Dabei verändert sich der Umgang miteinander spürbar: Sprache wird reflektierter, Hierarchien werden hinterfragt, kulturelle Unterschiede anerkannt. Führungskräfte und Teams stehen vor der Herausforderung, eine Balance zwischen Sensibilität und Offenheit zu finden – ohne in Überkorrektheit oder Belehrung zu verfallen.

Foto: unsplash/Thought Cataloge

Relevanz für die Arbeitgeberattraktivität: Wokeness als Wettbewerbsvorteil

Für die Generation Z ist Nachhaltigkeit, Diversität und soziale Verantwortung längst kein Zusatznutzen mehr, sondern ein zentrales Kriterium bei der Arbeitgeberwahl.
Unternehmen mit glaubhafter Haltung verbessern nicht nur ihre Recruitingchancen, sondern positionieren sich langfristig als zukunftsfähige Marken.
Allerdings: Halbherzige Maßnahmen oder rein symbolische Aktionen – etwa ein Regenbogenlogo ohne echte Inklusionsstrategie – werden schnell als Pinkwashing entlarvt und schaden dem Vertrauen nachhaltig.

Kritische Perspektiven: Wenn Wokeness zur Belastung wird

Bei aller gesellschaftlichen Relevanz birgt eine überzogene Umsetzung auch Risiken:
Zu stark moralisierte Diskurse können Mitarbeitende verunsichern, offene Gespräche hemmen und eine „Kultur der Angst“ erzeugen – in der jedes Wort auf die Goldwaage gelegt wird.
Zudem droht bei oberflächlicher Auseinandersetzung ein Scheinaktivismus, der mehr auf Imagepflege als auf tatsächliche Veränderung abzielt. Ohne Raum für Lernprozesse oder differenzierte Debatten entsteht so leicht eine Atmosphäre von Intoleranz gegenüber Ambivalenz.

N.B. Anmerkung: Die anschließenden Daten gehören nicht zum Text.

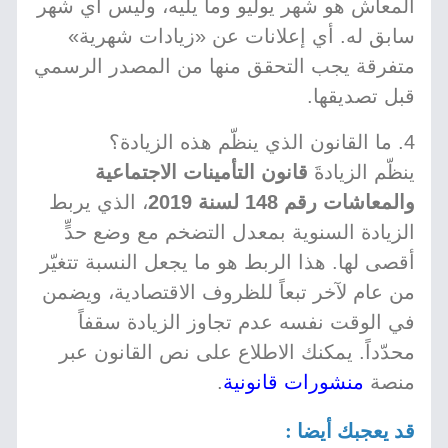
المعاش هو شهر يوليو وما يليه، وليس أي شهر
سابق له. أي إعلانات عن «زيادات شهرية»
متفرقة يجب التحقق منها من المصدر الرسمي
قبل تصديقها.
4. ما القانون الذي ينظّم هذه الزيادة؟
ينظّم الزيادةَ
قانون التأمينات الاجتماعية
والمعاشات رقم 148 لسنة 2019
، الذي يربط
الزيادة السنوية بمعدل التضخم مع وضع حدٍّ
أقصى لها. هذا الربط هو ما يجعل النسبة تتغيّر
من عام لآخر تبعاً للظروف الاقتصادية، ويضمن
في الوقت نفسه عدم تجاوز الزيادة سقفاً
محدّداً. يمكنك الاطلاع على نص القانون عبر
منصة
منشورات قانونية
.
قد يعجبك أيضا :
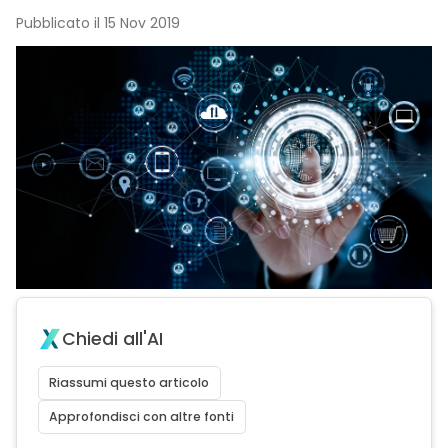
Pubblicato il 15 Nov 2019
Chiedi all'AI
Riassumi questo articolo
Approfondisci con altre fonti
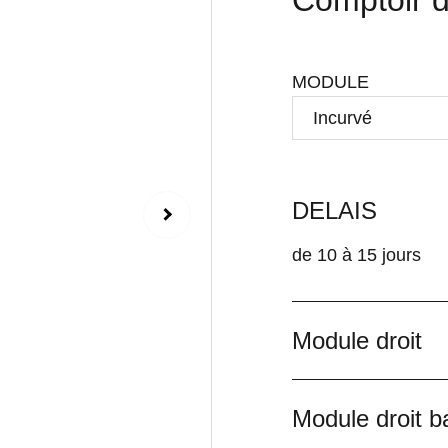
Comptoir d
MODULE
DELAIS
de 10 à 15 jours
Module droit
Module droit b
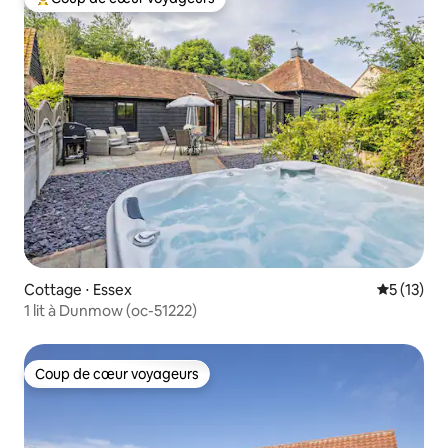
Coups de cœur voyageurs les plus appréciés
Cottage ⋅ Essex
Évaluation
5 (13)
1 lit à Dunmow (oc-51222)
Coup de cœur voyageurs
Coup de cœur voyageurs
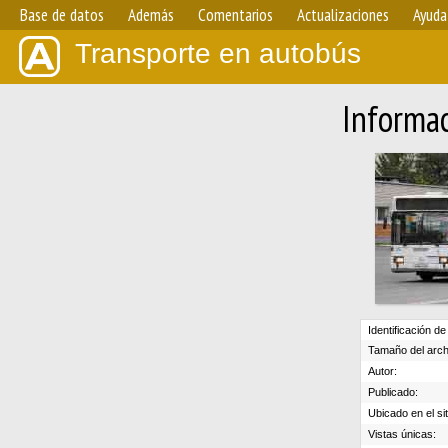
Base de datos
Además
Comentarios
Actualizaciones
Ayuda
Transporte en autobús
Informac
Identificación de
Tamaño del arch
Autor:
Publicado:
Ubicado en el sit
Vistas únicas:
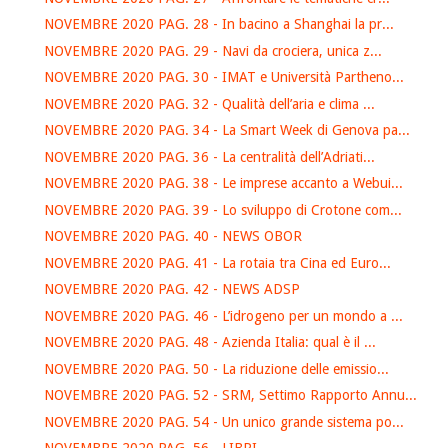
NOVEMBRE 2020 PAG. 28 - In bacino a Shanghai la pr...
NOVEMBRE 2020 PAG. 29 - Navi da crociera, unica z...
NOVEMBRE 2020 PAG. 30 - IMAT e Università Partheno...
NOVEMBRE 2020 PAG. 32 - Qualità dell’aria e clima ...
NOVEMBRE 2020 PAG. 34 - La Smart Week di Genova pa...
NOVEMBRE 2020 PAG. 36 - La centralità dell’Adriati...
NOVEMBRE 2020 PAG. 38 - Le imprese accanto a Webui...
NOVEMBRE 2020 PAG. 39 - Lo sviluppo di Crotone com...
NOVEMBRE 2020 PAG. 40 - NEWS OBOR
NOVEMBRE 2020 PAG. 41 - La rotaia tra Cina ed Euro...
NOVEMBRE 2020 PAG. 42 - NEWS ADSP
NOVEMBRE 2020 PAG. 46 - L’idrogeno per un mondo a ...
NOVEMBRE 2020 PAG. 48 - Azienda Italia: qual è il ...
NOVEMBRE 2020 PAG. 50 - La riduzione delle emissio...
NOVEMBRE 2020 PAG. 52 - SRM, Settimo Rapporto Annu...
NOVEMBRE 2020 PAG. 54 - Un unico grande sistema po...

Foto: unsplash/Priscilla Du Preez

Fazit: Wokeness als Chance – wenn sie konsequent gelebt wird

Wokeness ist kein Modewort, sondern Ausdruck eines gesellschaftlichen Wandels. Unternehmen, die diesen Wandel aktiv mitgestalten, investieren in Verantwortung, Vertrauen und Zukunftsfähigkeit. Dabei reicht es nicht, sich auf Diversity-Richtlinien oder PR-Kampagnen zu verlassen: Es braucht eine ehrliche Auseinandersetzung, strukturelle Veränderungen und eine Kultur des respektvollen Dialogs. Denn nur wo Werte wirklich gelebt werden, entsteht eine Arbeitswelt, die fair, inklusiv und produktiv zugleich ist.